Collected data entries
= = = = = = =
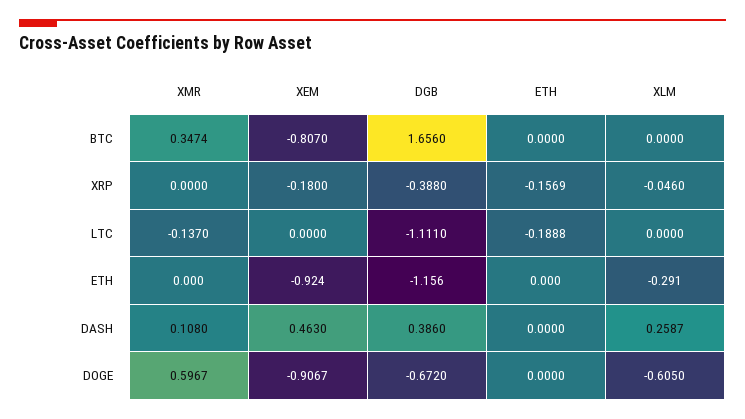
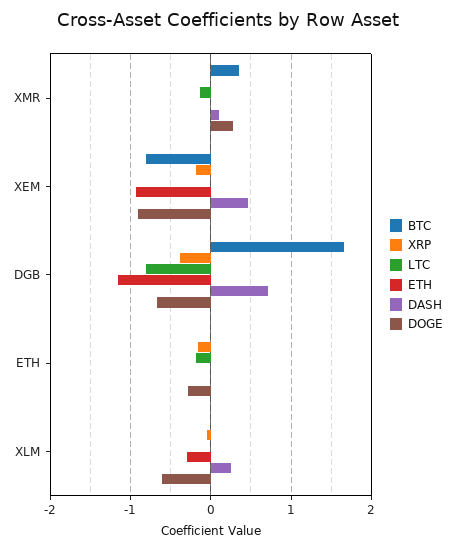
  {
    "BTC": {
      "XMR": 0.3474,
      "XEM": -0.807,
      "DGB": 1.656,
      "ETH": 0,
      "XLM": 0
    },
    "XRP": {
      "XMR": 0,
      "XEM": -0.18,
      "DGB": -0.388,
      "ETH": -0.1569,
      "XLM": -0.046
    },
    "LTC": {
      "XMR": -0.137,
      "XEM": 0,
-     "DGB": -1.111,
+     "DGB": -0.8,
      "ETH": -0.1888,
      "XLM": 0
    },
    "ETH": {
      "XMR": 0,
      "XEM": -0.924,
      "DGB": -1.156,
      "ETH": 0,
      "XLM": -0.291
    },
    "DASH": {
      "XMR": 0.108,
      "XEM": 0.463,
-     "DGB": 0.386,
+     "DGB": 0.7,
      "ETH": 0,
      "XLM": 0.2587
    },
    "DOGE": {
-     "XMR": 0.5967,
+     "XMR": 0.3,
      "XEM": -0.9067,
      "DGB": -0.672,
-     "ETH": 0,
+     "ETH": -0.3,
      "XLM": -0.605
    }
  }

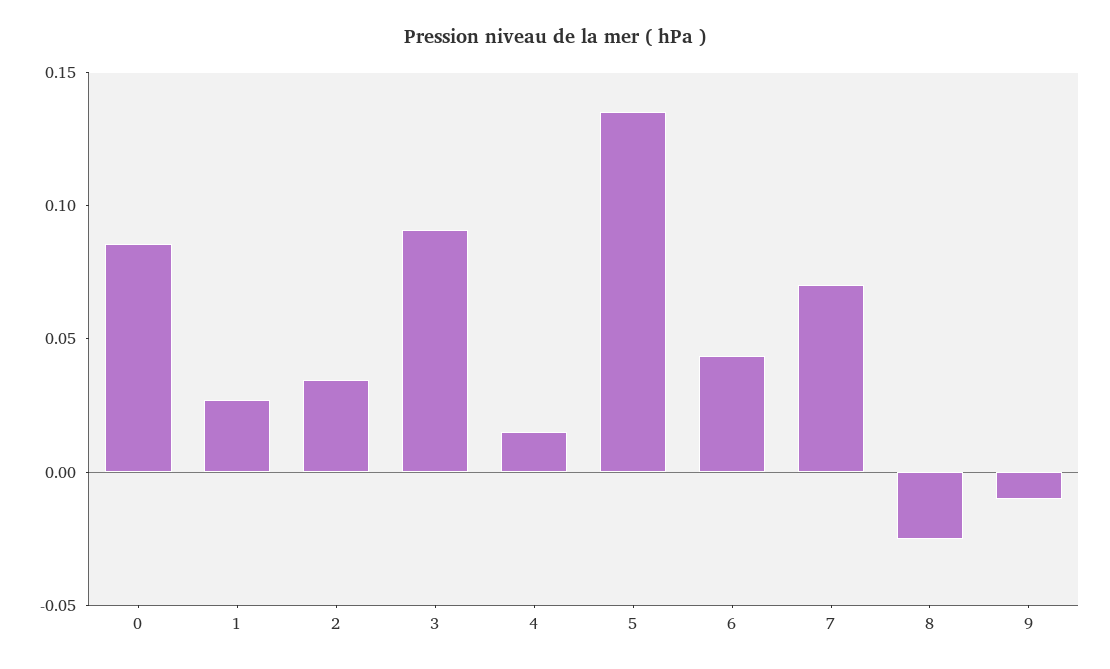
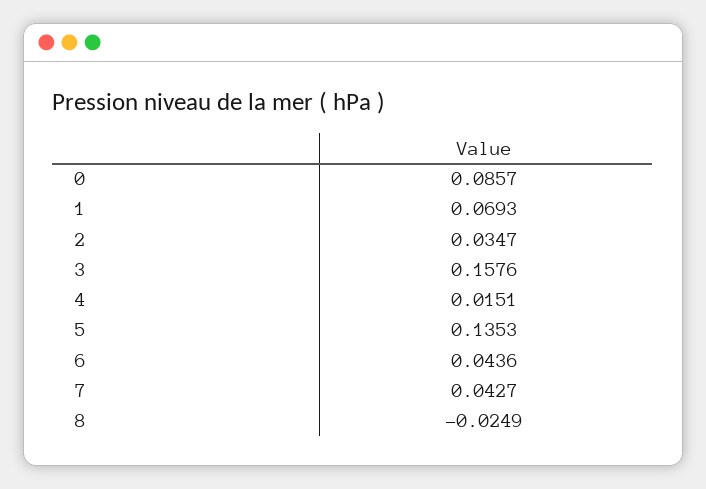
  {
    "0": 0.0857,
-   "1": 0.03,
+   "1": 0.0693,
    "2": 0.0347,
-   "3": 0.09,
+   "3": 0.1576,
    "4": 0.0151,
    "5": 0.1353,
    "6": 0.0436,
-   "7": 0.07,
+   "7": 0.0427,
-   "8": -0.0249,
+   "8": -0.0249
-   "9": -0.01
  }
= = = = = = =
Hand back the data exactly as it appears, with all pictures cut.

  {
    "BTC": {
      "XMR": 0.3474,
      "XEM": -0.807,
      "DGB": 1.656,
      "ETH": 0,
      "XLM": 0
    },
    "XRP": {
      "XMR": 0,
      "XEM": -0.18,
      "DGB": -0.388,
      "ETH": -0.1569,
      "XLM": -0.046
    },
    "LTC": {
      "XMR": -0.137,
      "XEM": 0,
-     "DGB": -1.111,
+     "DGB": -0.8,
      "ETH": -0.1888,
      "XLM": 0
    },
    "ETH": {
      "XMR": 0,
      "XEM": -0.924,
      "DGB": -1.156,
      "ETH": 0,
      "XLM": -0.291
    },
    "DASH": {
      "XMR": 0.108,
      "XEM": 0.463,
-     "DGB": 0.386,
+     "DGB": 0.7,
      "ETH": 0,
      "XLM": 0.2587
    },
    "DOGE": {
-     "XMR": 0.5967,
+     "XMR": 0.3,
      "XEM": -0.9067,
      "DGB": -0.672,
-     "ETH": 0,
+     "ETH": -0.3,
      "XLM": -0.605
    }
  }

  {
    "0": 0.0857,
-   "1": 0.03,
+   "1": 0.0693,
    "2": 0.0347,
-   "3": 0.09,
+   "3": 0.1576,
    "4": 0.0151,
    "5": 0.1353,
    "6": 0.0436,
-   "7": 0.07,
+   "7": 0.0427,
-   "8": -0.0249,
+   "8": -0.0249
-   "9": -0.01
  }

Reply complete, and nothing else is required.